Canaries in The Mine

by Rudolph Kalveks

Scarcely a day goes by without a new and apparently contradictory announcement by some epidemiologist regarding the outlook for the COVID-19 coronavirus (“Coronavirus”). But what lies behind their models and to what extent should their pronouncements be taken at face value?

It is well known to all experienced data analysts, whether in science or in economics, that given a sufficient number of model parameters to play with, one can achieve a spectacular fit to historic data, only to find that model projections bear no relation to subsequent events.

The philosopher of science, Willard Van Orman Quine, coined the phrase “Underdetermination of Theory”, which applies in the situation where different theories are consistent with the same body of evidence. Models are inherently underdetermined and it is easy for their assumptions to take on a life of their own and to start predicting phenomena that are pure model artefacts rather than being representative of the physical system being studied. Given observational data in science, great care needs to be taken to distinguish the signal from the noise. This is easiest when there are prior grounds for expecting a certain type of signal and when the signal can be described with a few parameters. Gravitational physicists working with the LIGO interferometer apply such principles when detecting gravitational waves from merging black holes.

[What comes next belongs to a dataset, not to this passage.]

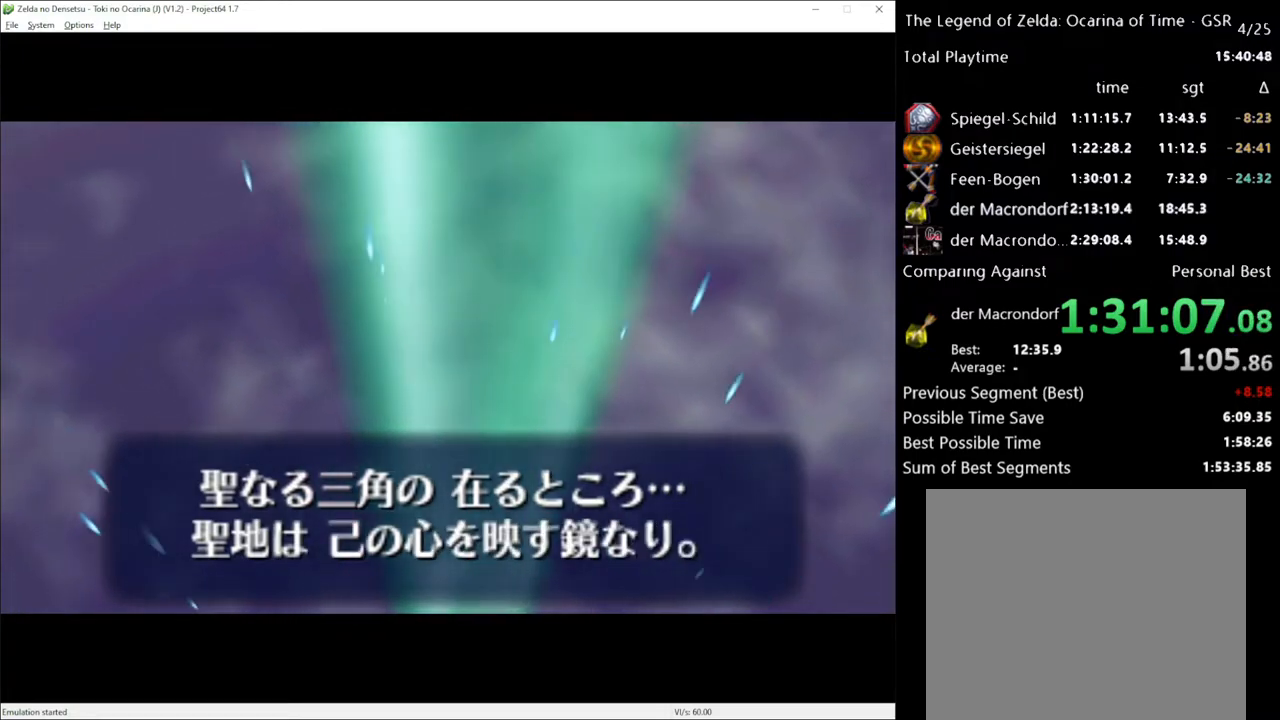
{"buttons": ["A"], "left_stick": "center", "right_stick": "center", "events": [[33, "A", "up"], [133, "A", "down"], [217, "A", "up"], [317, "A", "down"], [383, "A", "up"], [467, "A", "down"]]}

So, let us hunt for the signal in the Coronavirus data. What signal does the data contain? In particular, what does it suggest about the progress of the epidemic and whether a second wave could reasonably be expected? In an ideal world, epidemiologists would have extensive and accurate data on individual cases, their progress and recovery. Unfortunately, in the real world, different countries classify cases and deaths according to different criteria, and, moreover, change their classifications over time. For example, increases in the level of testing have the effect of increasing the cases recorded, but with no change in the underlying state of the population. And although organisations such as Worldometer make efforts to ensure data integrity, some data noise remains, for example, from the vagaries of daily recording systems in reporting countries. For such reasons, the approach taken in this signal tracing exercise has been to work with the cumulative country daily death statistics reported by Worldometer. If we make the assumption that deaths are in a broadly constant ratio to recoveries, these become the “canaries in the mine” that can tell us about the prevalence and progress of the infection in the wider population.

Epidemiology has a standard tool, the Susceptible–Infected–Recovered/Resolved or (“SIR”) model. In its simplest form, this decodes an epidemic in terms of transfers between three sub-populations – those susceptible to infection, those infected (and generally infectious), and those recovered or deceased (and in either case no longer infectious). The population at large is not necessarily susceptible; some may have natural or acquired immunity, for example by vaccination; others may be effectively isolated.

The dynamics of epidemiology interpret the rate of new infections as the product of the number of infectious individuals, times the proportion of susceptible targets, times some parameter (say, alpha). This is similar to the velocity of a chemical reaction, where the rate is proportional to the concentrations of the reagents. Alpha is inversely proportional to the period over which an epidemic doubles in its early stages. The rate of recovery of infected individuals is governed by a second parameter (say, beta). Beta is inversely proportional to the median time taken for recovery. This is similar to a half-life observed in radioactive decay. The ratio alpha:beta is often termed R0, and an epidemic can only start if this is greater than unity.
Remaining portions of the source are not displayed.